Writing provides outlet for Jardon, others fighting deadly illness

Editor’s Note: Kathy Jardon was diagnosed with cancer March 23, 2004. After 15 months of undergoing surgeries, chemotherapy and radiation treatments she realized that her cancer could be a big part of her life for a long time. Unlike the flu, it would not just go away. Kathy started writing this piece June 5, 2005.

I really do have cancer.

It’s not the ‘big C,’ it’s CANCER.

I used to get upset with chemotherapy patients at LMH who seemed very upset when they were getting their treatments. Some would close their doors and I could hear them sobbing. I’d think, ‘get a grip, it’s just cancer.’ One out of every three Americans are going to have cancer. Learn to say the word. We’re all survivors, its doable and as (Dr. Matthew) Stein says we’re going to do everything we can, ‘as God wills.’

But that was then.

I was a late bloomer in the cancer crowd, I knew it all along but it’s not fun anymore. And the more tired you get the less fun it is.

I’ve had Cisplatin withdraw. The week after treatment (cisplatin chemotherapy) is worse than the week of treatment. Then would come the steroids which make me manic til they take it away and I crash and that’s when I feel the worst.

Steroids .. I don’t know why baseball players want to do this to their bodies cause I could eat the shingles off the roof. In Aspen I mountain-biked to work, I was a fit size 12. As you can see now I feel like the ‘Poppin Fresh Dough Girl’.

I’ve seen cancer patients who refused to eat and drink or wouldn’t show up for chemo and radiation. Later, I’d read their obituary.

I drink four bottles of water a day. But sometimes the mouth sores are so bad it’s darned near impossible. The last two rounds, I pushed fluids and drank water but the toxicity level in my body gets so high that it overrides everything I try to do. So, I end up calling oncology saying I need a couple of bags of saline today and off we go to Lawrence.

We do it couple of times, I feel pretty good so I’m back at the coffee shop in Baldwin and walkin through the (Baker U.) campus.

It’s really been a strange ride.

Doing little things, walking in and out of a store wears me out.

The last chemo treatment will be July 25 with a CT scan Aug. 4.

The last scan in April showed the ‘ablated’ liver tumor had been reduced to scar tissue and the mass in my stomach, the size of a pound of butter, had been reduced to scar tissue the size of half a postage stamp.

So now it’s just believing that we’ve done everything and I can finally go back to work.

I was trying to do cancer on my own. Sometimes acceptance, acceptance, acceptance doesn’t quite get it. Accept what? The list can get pretty long. When I was checking classifieds I saw the ad in the paper for LMH’s writing workshop for people dealing with cancer.

My heart sister Lauri died in 1996 of breast cancer. There are times, especially now when I miss her badly.

Our writing group was diverse in age, politics, religion and background.

Caryn Mirriam-Goldberg, the group’s facilitator, is soft-spoken and wonderful. She sees beauty in writing. There were few rules but one of them was no self-deprecation.

It took time to gain confidence that what we’re saying was good, ’cause it was from the heart and came as a surprise.

Some of the participants were diagnosed two weeks before the start of the session, two of us were a year into cancer and one gal was 14 years out.

There were lots of conversations between writing and commenting on others’ words.

We all had one common feeling – fear.

Our next CT scan, the next procedure, the next anything.

It was an eye-opener for me that we could each be in these various stages of survivorship and still have the fear that ‘Oh yeah, we all survived but what’s going to happen next?”
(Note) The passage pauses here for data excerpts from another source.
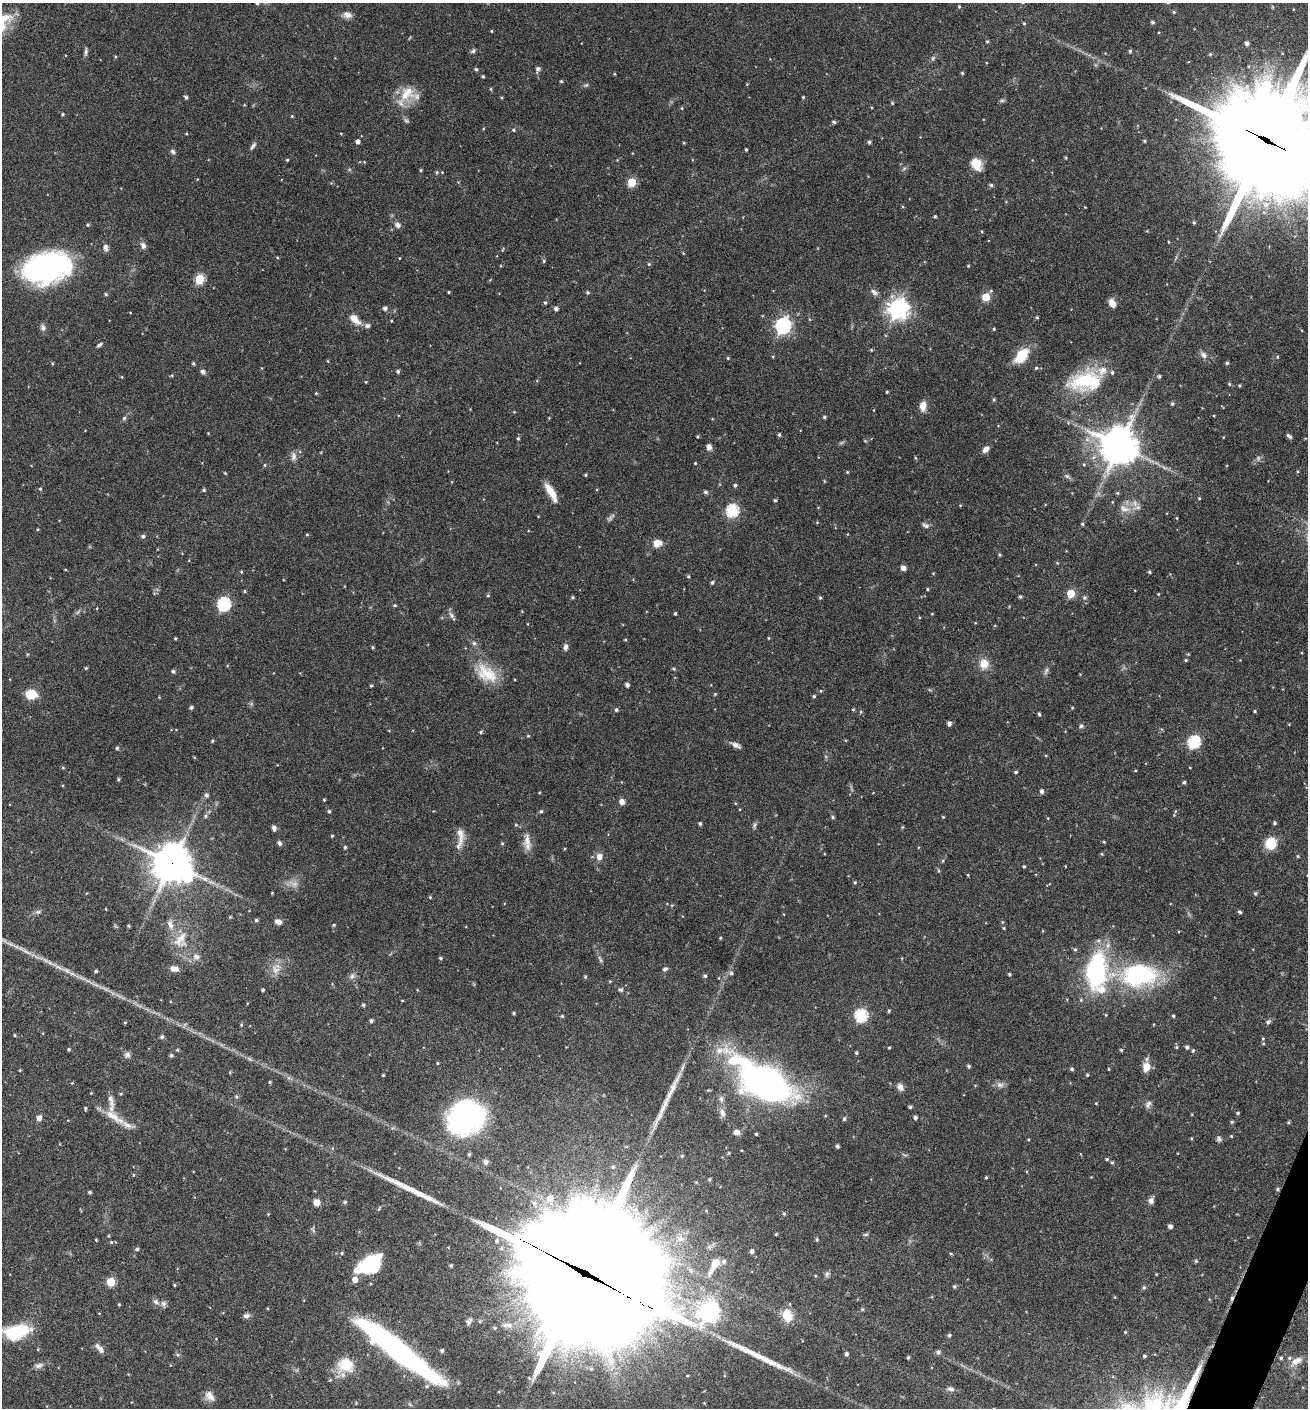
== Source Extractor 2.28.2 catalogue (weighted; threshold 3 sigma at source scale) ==
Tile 6 of 4 x 4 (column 2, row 2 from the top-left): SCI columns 1585-2890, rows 2816-4221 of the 5649 x 5635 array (HDU 1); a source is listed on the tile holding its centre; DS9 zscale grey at full resolution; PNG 1310 x 1410 px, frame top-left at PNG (2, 3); no overlay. Shown black and unused: <1% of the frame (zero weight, under 5 of 9 exposures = <1% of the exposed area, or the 3 px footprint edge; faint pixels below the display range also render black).
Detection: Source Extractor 2.28.2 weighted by HDU 2 'WHT'; one run over the whole footprint, this tile lists its part. Background 0.0973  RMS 0.0036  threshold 0.0145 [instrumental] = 3 sigma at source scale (4.09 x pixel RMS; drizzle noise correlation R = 1.36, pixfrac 0.8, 0.05/0.05 arcsec/px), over >= 5 px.
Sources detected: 416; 7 too faint to see at this stretch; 1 cosmic-ray / hot-pixel residue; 3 long thin detections or spike segments (spike, bleed or trail) — not listed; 14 inside a brighter listed object's ellipse — not listed separately; the other 391 listed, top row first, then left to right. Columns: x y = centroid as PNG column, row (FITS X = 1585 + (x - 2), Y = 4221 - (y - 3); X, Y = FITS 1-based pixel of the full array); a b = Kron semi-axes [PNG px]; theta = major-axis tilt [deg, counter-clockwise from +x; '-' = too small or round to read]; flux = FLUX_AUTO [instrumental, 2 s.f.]
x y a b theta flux
257 3 5 4 - 0.54
959 6 3 3 - 0.34
1174 12 4 4 - 0.38
347 15 11 8 -12 1.8
1152 22 4 4 - 0.62
1024 23 4 4 - 0.32
2 24 35 14 62 9.2
491 31 4 3 - 0.27
987 41 4 4 - 0.38
1247 43 5 4 - 1
473 51 7 5 44 0.65
1130 51 4 4 - 0.47
86 52 10 4 85 0.82
933 58 7 5 49 0.65
476 69 4 4 - 0.48
538 69 6 5 - 0.95
962 73 4 4 - 0.41
615 74 4 3 - 0.25
483 76 3 3 - 0.44
561 81 4 3 - 0.43
747 84 3 3 - 0.23
491 89 5 3 - 0.32
405 94 22 13 -84 5.8
186 97 4 4 - 0.7
803 97 3 3 - 0.35
1002 100 6 5 - 0.57
892 103 4 4 - 0.38
682 108 4 4 - 0.35
62 114 4 4 - 0.42
292 116 4 4 - 0.29
834 122 5 3 - 0.59
513 130 5 4 - 0.51
186 134 4 3 - 0.27
1266 140 45 36 -31 5500
1144 141 4 3 - 0.38
358 142 4 4 - 1.2
869 142 4 4 - 0.65
684 143 4 3 - 0.31
253 146 11 4 53 0.94
746 150 3 3 - 0.45
173 152 7 5 -45 0.78
1066 158 4 3 - 0.35
287 160 3 3 - 0.4
976 164 11 9 -64 6.7
420 170 4 3 - 0.36
437 172 5 4 - 0.49
632 182 5 5 - 13
991 185 5 5 - 0.51
1266 204 9 8 - 2.5
1085 207 3 3 - 0.2
935 216 3 3 - 0.41
1194 222 5 4 - 0.44
88 225 4 4 - 0.46
398 225 9 7 -57 1.1
1168 242 4 2 - 0.25
143 245 8 6 -78 1.4
105 247 9 7 -81 1.2
502 250 6 3 71 0.28
683 253 4 3 - 0.26
277 257 4 3 - 0.29
399 258 3 2 - 0.22
544 261 5 4 - 0.44
649 264 5 4 - 0.43
968 266 4 3 - 0.29
47 267 38 24 12 89
200 279 5 5 - 18
449 292 3 3 - 0.32
587 292 4 4 - 0.53
874 292 11 6 -40 1.3
106 294 5 4 - 0.44
986 297 5 5 - 11
545 303 4 3 - 0.47
1112 303 10 6 -58 2.3
385 308 5 4 - 0.9
898 308 7 7 - 220
556 309 5 4 - 0.97
1037 317 3 3 - 0.38
355 319 14 8 -46 3.7
391 321 3 3 - 0.3
368 326 7 6 - 1.1
783 326 7 6 - 97
43 327 9 7 -70 1.1
994 329 4 3 - 0.38
99 345 8 4 33 0.67
871 350 4 4 - 0.35
1203 355 10 7 -49 1.4
1021 356 15 9 51 10
773 357 4 3 - 0.28
1277 357 5 3 - 0.3
728 358 4 4 - 0.37
193 363 4 4 - 0.48
1227 363 4 3 - 0.53
1036 368 4 4 - 0.45
398 371 5 4 - 0.58
203 372 6 5 - 1.1
1159 376 5 4 - 0.55
122 377 5 3 - 0.23
1086 381 41 23 8 23
366 382 4 3 - 0.25
1229 384 5 4 - 0.39
1239 386 3 3 - 0.39
887 392 3 3 - 0.38
316 393 4 4 - 0.31
994 400 5 4 - 0.43
1172 404 5 4 - 0.59
923 406 11 7 83 2.8
824 417 4 3 - 0.51
124 418 6 5 - 0.56
549 418 4 4 - 0.23
208 433 3 3 - 0.22
779 435 5 4 - 0.57
1289 436 7 4 -41 0.86
518 438 5 4 - 0.47
1119 446 12 12 - 720
709 447 7 5 -87 1.6
986 449 8 5 45 1.7
293 456 11 7 -88 1.5
915 458 5 3 - 0.33
695 463 3 3 - 0.29
265 465 4 4 - 0.37
847 472 4 3 - 0.31
225 473 4 3 - 0.32
585 475 4 3 - 0.36
1067 476 7 5 -43 0.74
824 481 4 3 - 0.27
735 485 4 4 - 0.69
40 489 5 4 - 0.38
204 490 4 4 - 0.52
551 492 22 7 -60 4.9
705 492 5 5 - 0.69
1117 493 5 4 - 0.41
1199 498 4 4 - 0.36
775 500 5 4 - 0.37
1124 509 18 10 -17 3.5
732 510 6 6 - 38
1177 518 5 3 - 0.28
817 522 4 4 - 0.3
1082 524 4 4 - 0.45
925 525 11 6 -31 0.95
307 534 4 3 - 0.32
143 536 6 5 - 0.66
657 543 11 9 10 2.9
999 555 4 4 - 0.42
903 568 6 5 - 1.3
241 572 4 3 - 0.32
1149 572 4 3 - 0.46
933 573 4 3 - 0.27
688 576 5 4 - 0.42
712 582 6 4 62 0.5
927 589 4 3 - 0.33
244 591 4 4 - 0.4
1071 593 5 5 - 11
1158 594 3 3 - 0.28
488 595 5 4 - 0.39
1020 596 4 3 - 0.53
572 597 3 3 - 0.45
820 598 5 4 - 0.42
1085 598 6 6 - 0.7
224 604 6 6 - 49
395 605 5 4 - 0.36
675 613 4 3 - 0.44
452 615 10 6 -54 1.2
175 638 3 2 - 0.34
768 638 4 3 - 0.25
625 640 4 3 - 0.3
474 643 6 6 - 0.74
373 647 4 4 - 0.35
566 647 8 5 88 1.2
1188 654 4 4 - 0.31
1186 660 4 3 - 0.4
984 664 14 13 - 3.9
86 668 4 3 - 0.4
674 669 5 4 - 0.43
173 671 4 4 - 0.71
1046 671 10 5 68 0.89
487 673 32 19 -37 10
627 685 4 3 - 1
371 686 4 3 - 0.39
31 694 10 8 0 6.9
715 694 4 4 - 0.33
814 696 4 4 - 0.49
191 707 4 4 - 0.7
1072 708 3 3 - 0.31
853 709 4 4 - 0.33
616 710 4 4 - 0.58
1255 711 3 3 - 0.39
861 712 5 3 - 0.33
1039 714 4 3 - 0.52
949 723 4 4 - 1.2
1081 726 6 5 - 0.64
481 732 4 4 - 0.48
212 741 4 3 - 0.36
1194 742 8 6 54 38
736 745 12 6 -27 1.4
117 748 4 4 - 0.61
63 768 4 3 - 0.36
1016 772 4 3 - 0.46
118 779 4 3 - 0.47
1184 782 4 4 - 0.51
1042 791 5 4 - 0.87
206 795 6 6 - 0.88
324 800 3 3 - 0.37
622 802 6 5 - 1.7
329 811 5 4 - 0.53
541 811 5 4 - 0.46
1176 811 5 3 - 0.32
205 816 5 5 - 0.54
832 817 5 4 - 0.44
943 817 4 3 - 0.33
700 823 4 3 - 0.57
1274 823 5 4 - 0.58
516 825 5 4 - 0.41
755 825 9 4 72 0.71
902 827 5 3 - 0.3
274 828 6 5 - 1.2
332 836 4 3 - 0.38
460 838 31 8 85 3.8
527 841 19 10 -86 3.3
1104 842 4 3 - 0.29
279 843 6 5 - 0.83
502 843 4 4 - 0.4
1271 843 9 8 - 10
345 847 5 4 - 0.51
1102 854 4 3 - 0.32
599 856 8 7 - 2.1
1298 856 4 4 - 0.37
942 861 5 3 - 0.37
172 863 14 12 -36 830
1024 866 3 3 - 0.38
1065 866 4 2 - 0.21
968 875 3 3 - 0.3
855 882 5 4 - 0.43
272 893 3 3 - 0.24
1255 893 5 4 - 0.54
430 897 4 4 - 0.32
106 909 4 2 - 0.22
38 912 9 5 20 0.83
1240 912 5 3 - 0.57
230 917 4 4 - 0.32
256 920 4 4 - 0.57
278 922 7 5 -19 1.7
334 925 4 4 - 0.33
128 926 4 3 - 0.35
1004 928 4 3 - 0.31
720 938 4 3 - 0.32
180 940 26 19 63 8.1
1075 949 5 5 - 0.54
196 957 12 8 -2 1.9
440 958 5 4 - 0.53
600 959 11 4 -66 0.74
174 969 11 7 -12 1.7
665 969 6 5 - 0.83
275 970 13 11 -64 3.1
1096 970 47 24 84 40
96 971 4 3 - 0.6
731 973 6 4 -14 0.71
1009 974 3 3 - 0.46
1139 975 48 29 4 36
352 976 7 6 - 0.97
705 976 5 4 - 0.55
585 977 5 4 - 0.42
263 990 4 3 - 0.55
621 990 7 5 -14 0.56
363 1005 4 4 - 0.5
889 1011 4 3 - 0.43
513 1013 4 3 - 0.48
861 1015 6 6 - 41
562 1016 4 4 - 0.45
1173 1016 4 3 - 0.42
371 1021 4 3 - 0.74
125 1022 4 3 - 0.37
1268 1022 7 5 32 0.72
14 1035 4 3 - 0.31
162 1037 5 5 - 0.56
1263 1038 4 4 - 0.32
1176 1047 5 4 - 0.41
1187 1047 4 4 - 0.78
889 1048 3 3 - 0.35
69 1049 4 3 - 0.51
177 1050 4 4 - 0.38
1121 1050 4 4 - 0.43
1193 1051 4 4 - 0.48
856 1053 4 3 - 0.49
127 1055 8 8 - 1.1
171 1055 4 4 - 0.65
437 1063 4 3 - 0.3
969 1066 4 4 - 0.55
1146 1067 9 8 - 4
1072 1069 4 4 - 0.56
1108 1069 4 2 - 0.25
20 1070 3 3 - 0.3
230 1072 5 4 - 0.33
383 1075 3 3 - 0.31
1087 1075 4 4 - 0.39
270 1082 4 4 - 0.39
72 1083 4 4 - 0.24
766 1083 42 21 -30 170
1000 1085 11 7 -8 1.4
900 1087 10 7 -70 1.6
91 1093 3 3 - 0.24
121 1094 4 3 - 0.39
236 1097 6 5 - 0.58
721 1099 8 6 -89 1
111 1103 31 7 -85 3.1
1096 1103 3 3 - 0.24
1148 1104 11 6 61 1.1
910 1107 4 4 - 0.48
85 1108 4 3 - 0.41
722 1113 12 7 -70 1.6
1238 1113 4 3 - 0.47
114 1116 35 9 -33 5.4
466 1117 40 35 32 63
915 1117 4 4 - 0.88
39 1118 6 6 - 1.5
844 1119 5 4 - 0.56
1232 1122 4 4 - 0.42
1288 1122 4 4 - 0.36
737 1132 8 7 - 1.5
756 1134 3 3 - 0.36
1231 1136 3 3 - 0.29
1191 1138 4 3 - 0.27
1219 1139 8 5 -75 0.74
837 1146 4 3 - 0.69
332 1148 5 3 - 0.34
469 1154 4 4 - 0.55
682 1156 5 4 - 0.4
1107 1159 4 4 - 0.49
485 1162 7 7 - 1.2
1112 1162 5 4 - 0.43
613 1167 5 4 - 0.59
133 1175 4 3 - 0.31
986 1177 3 3 - 0.34
709 1179 5 5 - 0.51
1278 1189 5 4 - 0.49
90 1192 3 3 - 0.56
550 1198 13 10 86 3.5
1151 1201 7 6 - 1.4
317 1202 5 5 - 4.6
345 1202 5 4 - 0.47
534 1203 8 7 - 1.4
268 1214 4 3 - 0.24
784 1214 4 4 - 0.38
1170 1226 4 4 - 1.2
776 1234 3 3 - 0.34
866 1235 7 4 9 0.52
680 1239 11 8 -6 2.3
817 1239 5 4 - 0.43
96 1240 4 2 - 0.28
111 1242 5 5 - 0.43
137 1249 4 4 - 0.57
752 1251 4 4 - 0.9
342 1253 5 4 - 0.43
951 1254 5 3 - 0.32
1196 1261 5 4 - 0.48
370 1264 18 14 24 22
451 1265 4 4 - 0.45
714 1265 23 7 60 4.2
582 1272 87 36 -28 22000
827 1274 7 5 46 0.75
1156 1274 3 3 - 0.25
355 1279 6 5 - 2.5
111 1282 5 5 - 13
174 1285 3 3 - 0.35
954 1286 5 5 - 0.53
1144 1287 6 4 75 0.58
156 1302 8 6 -39 1.1
119 1304 4 3 - 0.31
164 1304 9 7 -80 0.98
862 1309 5 4 - 0.46
708 1311 8 7 - 200
787 1315 17 12 -72 5.6
246 1316 8 5 8 1.2
469 1321 10 7 52 1.1
508 1325 17 7 -3 2.8
16 1331 26 13 12 21
1125 1332 4 4 - 0.33
949 1335 4 4 - 0.56
100 1348 15 6 -49 1.8
38 1349 4 3 - 0.27
397 1350 88 14 -38 110
442 1351 4 4 - 0.67
938 1352 5 5 - 0.85
846 1354 4 4 - 0.86
1144 1356 4 4 - 0.55
908 1357 4 3 - 0.46
1281 1358 4 3 - 0.46
1296 1361 16 9 32 2.8
39 1365 13 7 15 1.4
346 1365 23 20 -4 8
951 1389 9 6 -8 1.1
210 1396 15 9 -50 2.2
Overlapping masked pixels (flux is a lower limit): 4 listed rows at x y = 1266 140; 172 863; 1278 1189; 582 1272
Isophote crosses this tile's border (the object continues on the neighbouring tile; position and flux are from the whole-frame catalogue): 5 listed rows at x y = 257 3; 2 24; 1266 140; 16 1331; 397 1350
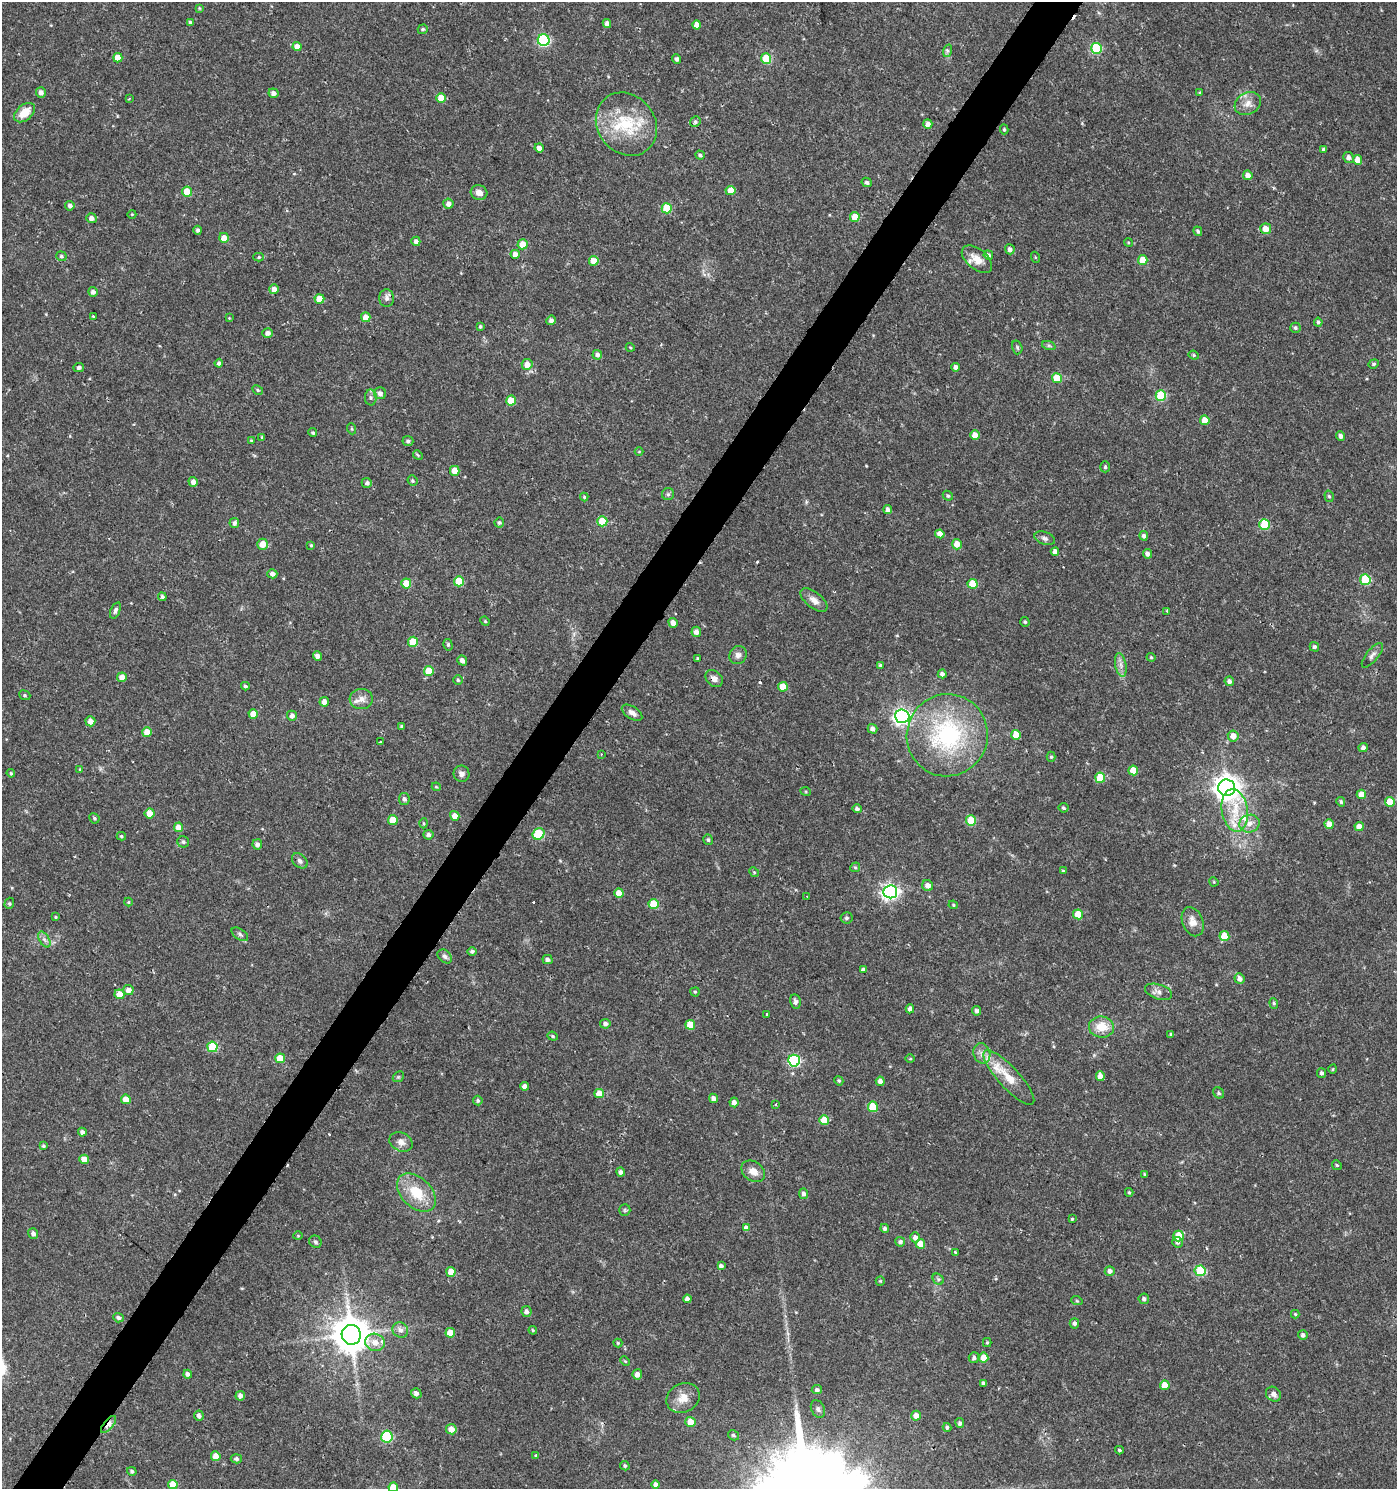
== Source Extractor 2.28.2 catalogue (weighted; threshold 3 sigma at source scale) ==
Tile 7 of 4 x 4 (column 3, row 2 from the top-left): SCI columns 2968-4362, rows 2983-4469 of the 6003 x 5958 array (HDU 1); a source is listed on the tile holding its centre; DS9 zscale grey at full resolution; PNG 1399 x 1491 px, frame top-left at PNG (2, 2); each listed source drawn as its Kron ellipse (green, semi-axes under 4 px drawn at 4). Shown black and unused: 3% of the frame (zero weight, under 2 of 3 exposures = <1% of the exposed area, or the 3 px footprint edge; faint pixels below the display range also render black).
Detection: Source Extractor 2.28.2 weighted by HDU 2 'WHT'; one run over the whole footprint, this tile lists its part. Background 0.0253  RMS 0.004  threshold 0.018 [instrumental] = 3 sigma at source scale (4.5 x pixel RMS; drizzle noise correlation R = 1.50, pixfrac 1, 0.0396/0.0396 arcsec/px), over >= 5 px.
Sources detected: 344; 5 cosmic-ray / hot-pixel residue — neither listed nor drawn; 6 inside a brighter listed object's ellipse — not listed separately; the other 333 listed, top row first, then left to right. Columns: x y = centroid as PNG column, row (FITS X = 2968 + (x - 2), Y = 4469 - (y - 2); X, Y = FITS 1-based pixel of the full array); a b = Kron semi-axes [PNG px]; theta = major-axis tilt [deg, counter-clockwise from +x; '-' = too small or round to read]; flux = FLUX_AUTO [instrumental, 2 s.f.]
That’s when it hit me … I’m in this for life.

I can’t say ‘Hi, I had a bout of cancer or a touch of cancer but I’m back now so please hire me and give me benefits and insurance.’

Very enlightening to me.

I had been asked several times to participate in cancer support groups but I always came up with an excuse: I didn’t feel good, didn’t want to drive at night, whatever was handy.

I finally made myself get past that.

I went to the evening writing classes and it’s the best thing I’ve done so far. I was continually surprised at how insightful everyone had gotten but I don’t think we had that insight before we had cancer and going through everything it entails. If you keep your sense of humor you don’t go to the dark side, but everybody does go to the dark side on certain days but that’s OK.

I never could predict what I was going to write but it was so real listening to everyone else. It was a comfort zone. I could be real about my feelings, put them on paper. There were lots of tears that were very freeing. It was a wonderful, positive experience.

With all the instructions I’d been getting, it was nice to have a purpose for me. I found it was OK to be self-centered about our thoughts, our cancer, our problems, our pain and how it came out there was a gestalt, it was all of us.

It got me in the mode that it was OK to go to support groups, and cancer can lose its edge when it’s a shared experience.

You find out the real stuff from the real people who went through the real deal.